Page extract:
------------------------------------------------------------------------

Updated: Oct 23
In the fall of 2015 I wrote, directed, starred in, and edited “Interdimensionary”, which for me was a pretty big accomplishment. For most of my life until that point, I had wanted to be a filmmaker. However, most of my films had been mostly ones that I shot on a camcorder with friends and family. They were mostly made just for fun, with not a lot of effort being put into making them.
2015 was when I made the decision to enter the Horror Film Roulette competition, which would be my first real attempt at making my own short horror film. I’d been an avid horror fan most of my life, so getting to write and direct a short horror film for a competition was a dream come true. But how do you make a horror film when you have basically no film equipment?
It was then that I discovered the answer. I was utilizing a technique I would later find out is called resource filmmaking. Essentially, that means you are making a film using only the resources you have available to you. Since my resources were pretty light at the time, and because I was influenced by a lot of media from the 80s, I ended up shooting “Interdimensionary” using a VHS app on my iPod Touch. I simply put my iPod on a tripod, and that’s how most of the film was shot. Thankfully, since we were filming in a basement, the acoustics were pretty good, so I didn’t really have a need for audio equipment.

------------------------------------------------------------------------

Collected data:

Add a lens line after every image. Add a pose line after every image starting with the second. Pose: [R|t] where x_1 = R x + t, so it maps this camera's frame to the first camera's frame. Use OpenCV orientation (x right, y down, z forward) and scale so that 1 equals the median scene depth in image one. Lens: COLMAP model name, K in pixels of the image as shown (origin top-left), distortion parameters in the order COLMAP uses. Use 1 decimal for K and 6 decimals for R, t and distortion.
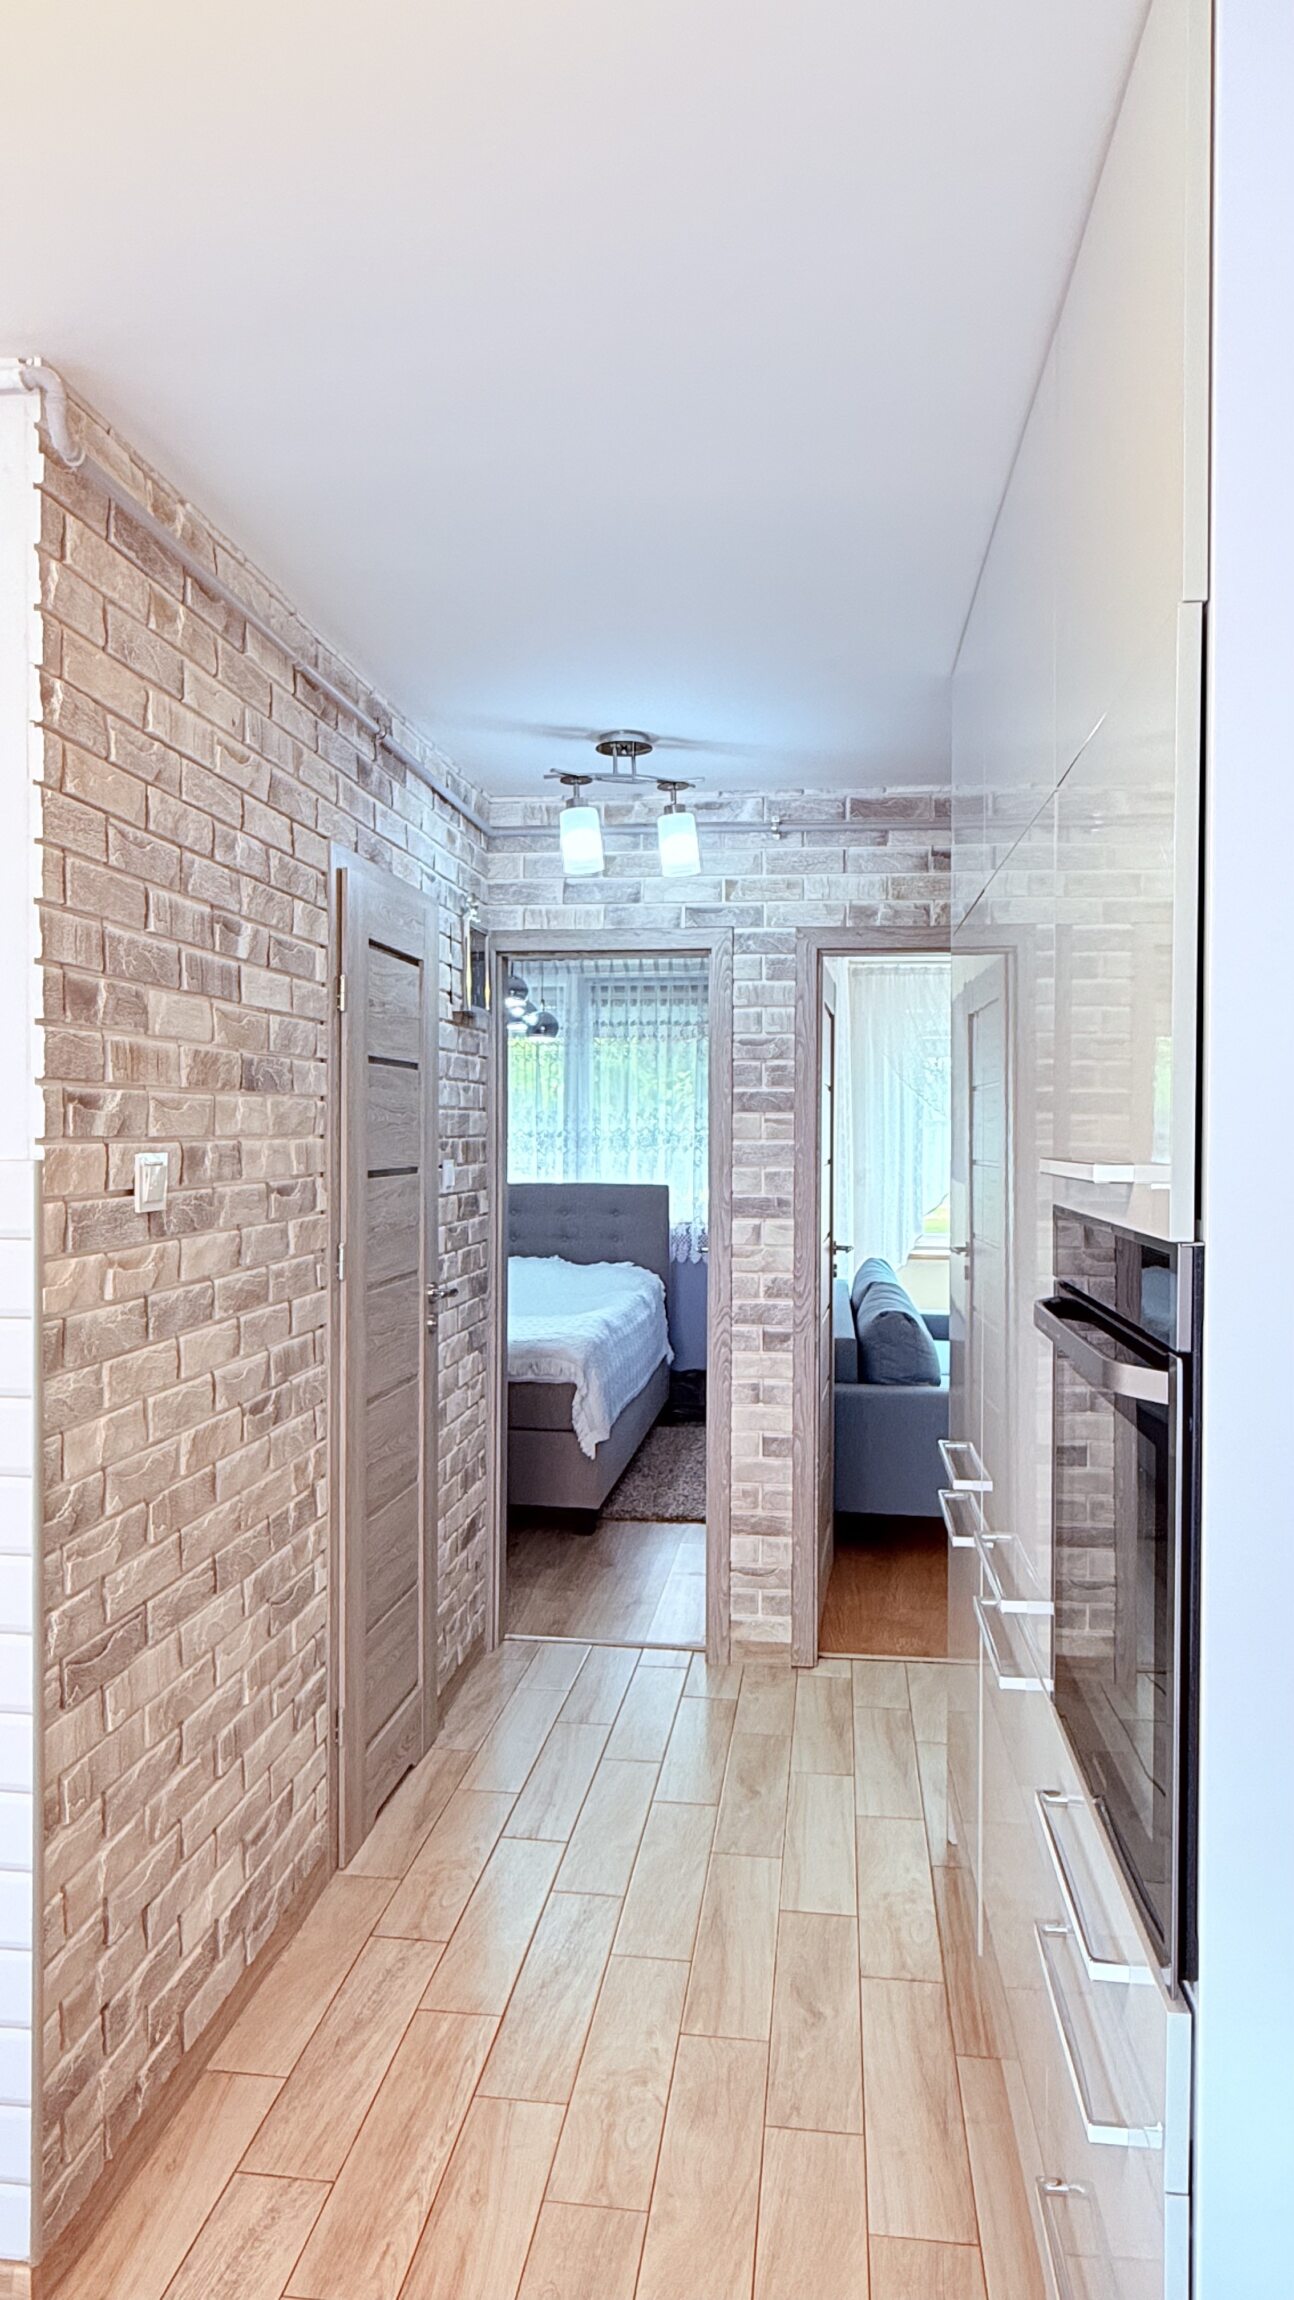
lens RADIAL K [[1430.7, 0, 653.5], [0, 1430.7, 1139.7], [0, 0, 1]] dist [0.003028, 0.004895]
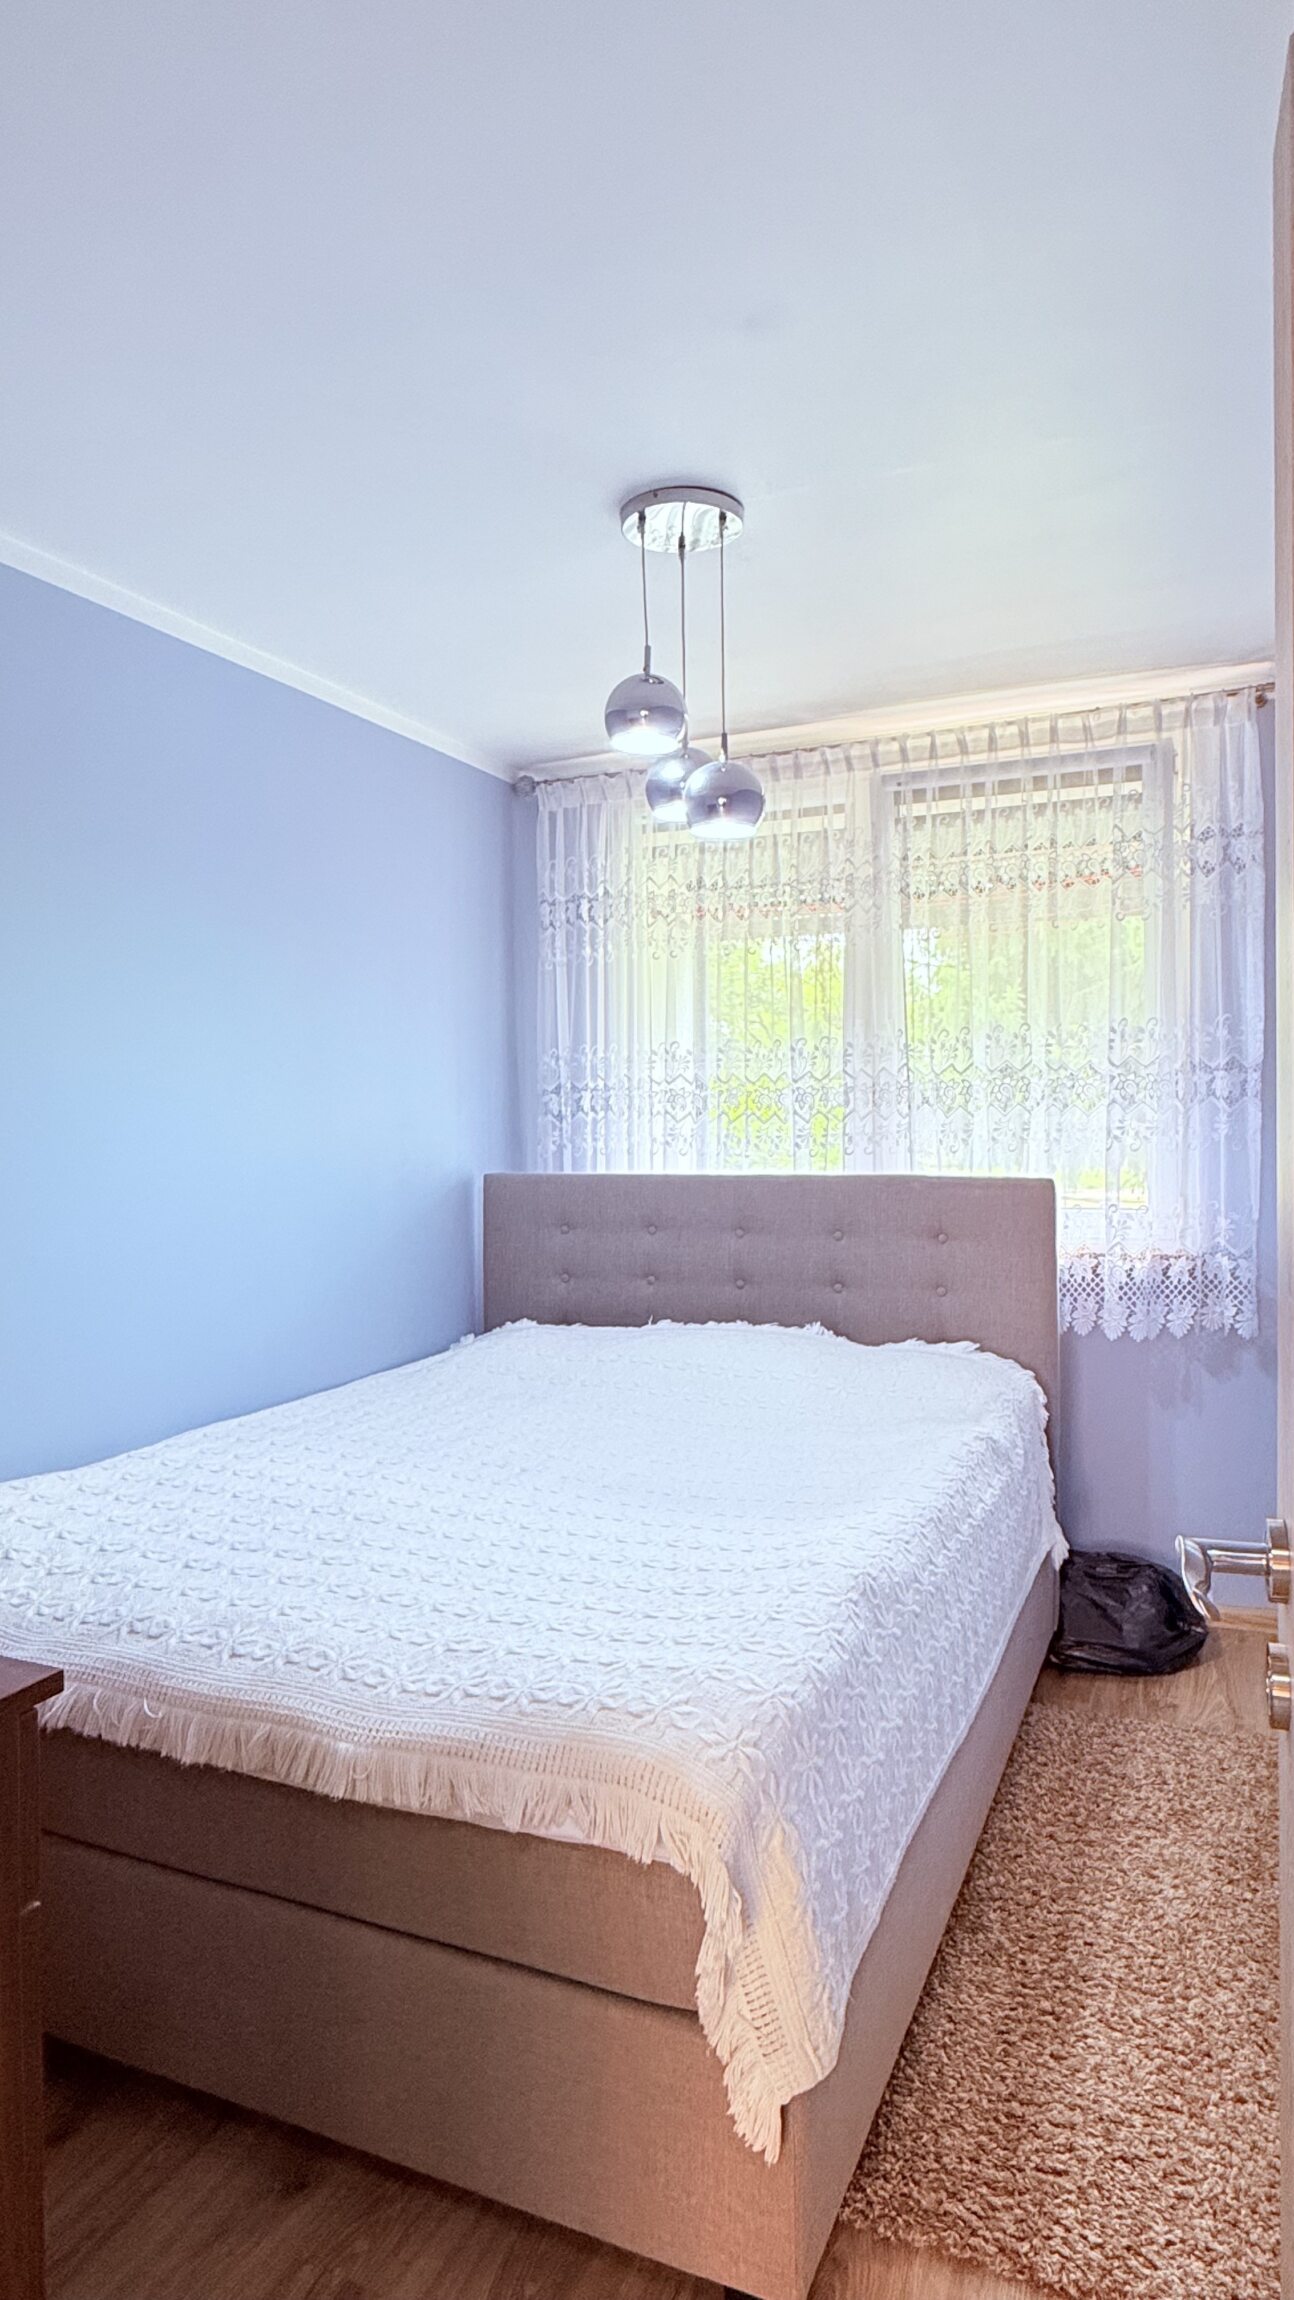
lens RADIAL K [[1331.4, 0, 649.2], [0, 1331.4, 1113.9], [0, 0, 1]] dist [-0.004163, -0.000596]
pose [[0.958083, -0.009455, -0.286336, 0.008549], [0.007277, 0.999936, -0.008668, 0.012599], [0.286399, 0.006221, 0.958090, 0.538135]]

------------------------------------------------------------------------

Problem set:
#1 In the filmmaking account, write out the part starting with "It was then" and going on through "for audio equipment.", swapping "tripod" for "stand".
#2 According to the filmmaking account, why was audio equipment not really needed for the shoot?

Responses by task:
#1
It was then that I discovered the answer. I was utilizing a technique I would later find out is called resource filmmaking. Essentially, that means you are making a film using only the resources you have available to you. Since my resources were pretty light at the time, and because I was influenced by a lot of media from the 80s, I ended up shooting “Interdimensionary” using a VHS app on my iPod Touch. I simply put my iPod on a stand, and that’s how most of the film was shot. Thankfully, since we were filming in a basement, the acoustics were pretty good, so I didn’t really have a need for audio equipment.

#2 The filming took place in a basement, where the acoustics were pretty good. Because of that, there was no real need for audio equipment.